Exercise
Rewrite the entries from the start of the list through the line containing "What is the greatest value displayed?", inclusive, replacing every "value" with "amount" and leaving everything else unchanged.

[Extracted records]

^^^^^^^^^^^^^^^^

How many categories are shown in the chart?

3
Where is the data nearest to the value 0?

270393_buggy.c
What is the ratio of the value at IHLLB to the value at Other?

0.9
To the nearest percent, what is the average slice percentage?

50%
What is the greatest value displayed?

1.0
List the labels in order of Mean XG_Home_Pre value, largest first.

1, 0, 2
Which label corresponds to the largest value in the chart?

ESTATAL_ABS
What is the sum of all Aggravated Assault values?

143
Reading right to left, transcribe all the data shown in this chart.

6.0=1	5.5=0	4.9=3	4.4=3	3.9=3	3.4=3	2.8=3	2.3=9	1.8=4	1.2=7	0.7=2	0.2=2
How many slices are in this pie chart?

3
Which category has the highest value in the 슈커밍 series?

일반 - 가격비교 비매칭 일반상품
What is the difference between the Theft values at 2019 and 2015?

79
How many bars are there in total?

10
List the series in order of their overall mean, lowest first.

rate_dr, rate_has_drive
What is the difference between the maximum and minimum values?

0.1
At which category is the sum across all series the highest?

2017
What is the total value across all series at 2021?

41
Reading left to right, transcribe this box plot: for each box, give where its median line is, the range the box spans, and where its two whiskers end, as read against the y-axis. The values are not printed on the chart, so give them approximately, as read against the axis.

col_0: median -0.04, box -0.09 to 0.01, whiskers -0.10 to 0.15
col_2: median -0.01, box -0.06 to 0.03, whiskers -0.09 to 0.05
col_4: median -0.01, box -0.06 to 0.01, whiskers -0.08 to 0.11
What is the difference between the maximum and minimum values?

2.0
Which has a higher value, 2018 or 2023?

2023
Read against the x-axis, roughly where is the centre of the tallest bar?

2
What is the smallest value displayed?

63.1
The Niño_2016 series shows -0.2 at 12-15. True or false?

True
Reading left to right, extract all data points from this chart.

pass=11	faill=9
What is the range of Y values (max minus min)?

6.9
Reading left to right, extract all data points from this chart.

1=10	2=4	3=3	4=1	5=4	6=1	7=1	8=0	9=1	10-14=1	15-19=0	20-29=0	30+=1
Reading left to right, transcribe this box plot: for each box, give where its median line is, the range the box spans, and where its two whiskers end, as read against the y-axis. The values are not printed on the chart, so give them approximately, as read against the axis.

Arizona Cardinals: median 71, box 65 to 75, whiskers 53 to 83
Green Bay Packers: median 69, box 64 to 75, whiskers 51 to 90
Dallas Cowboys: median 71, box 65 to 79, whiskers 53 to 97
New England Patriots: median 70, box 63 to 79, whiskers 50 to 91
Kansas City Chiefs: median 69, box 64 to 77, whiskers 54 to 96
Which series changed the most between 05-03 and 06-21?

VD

^^^^^^^^^^^^^^^^

Task response
How many categories are shown in the chart?

3
Where is the data nearest to the amount 0?

270393_buggy.c
What is the ratio of the amount at IHLLB to the amount at Other?

0.9
To the nearest percent, what is the average slice percentage?

50%
What is the greatest amount displayed?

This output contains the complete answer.